Sadly, for all the world's Poor, as the plundering becomes more efficient, it also becomes less labour intensive. Some of the Favoured-Few lose their grip and slip into the ranks of the Relatively-Poor, which forces many of them to fall into the realms of the Utterly-Poor. 

The dispossessed and disillusioned become potential rebels who are all the more dangerous because the key trade-off for their cooperation in the Great Con – ie political freedom with its notions of individual and human rights - has made them believe that they actually matter, that they have a right to their piece of the pie, and even a say in how the pie should be divided.

They are both the creation of the system and the very thing that might bring it to its knees. Except the Obscenely-Rich have foreseen this and created many means of diverting and controlling the rebellious Poor. Some are brutal and obvious, others are so subtle they are seen as rights and freedoms. One of the most effective weapons of the Obscenely-Rich and their courtiers is telling the Poor that their worst enemies are the Other-Poor. So much the better, if those Others have different coloured skins, speak a different language or worship a different god.

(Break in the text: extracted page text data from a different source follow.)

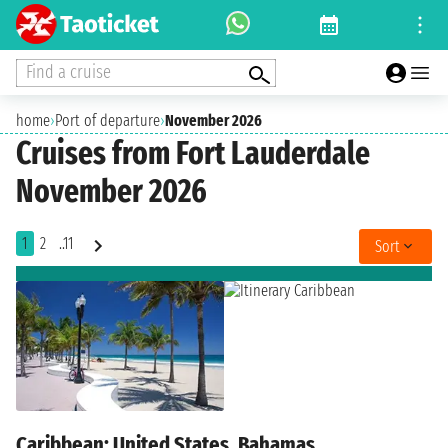
Find a cruise
home
›
Port of departure
›
November 2026
Cruises from Fort Lauderdale
November 2026
1
2
..11
Sort
Caribbean: United States, Bahamas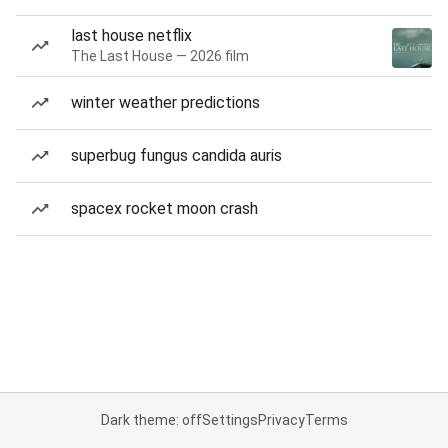
last house netflix
The Last House — 2026 film
winter weather predictions
superbug fungus candida auris
spacex rocket moon crash
Dark theme: off
Settings
Privacy
Terms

And so the Relatively-Poor and some of the Favoured Few regularly march off to contrived wars which have multiple benefits for the Obscenely-Rich. They reduce the numbers of the Utterly-Poor, who are always worst affected by war. They kill off great swathes of a most potent rebellious force – young men - and envelope their families and communities in a haze of grief and hatred of the 'enemy'.

They also have the added benefit of generating vast amounts of the stuff that keeps the walls of Richistan standing.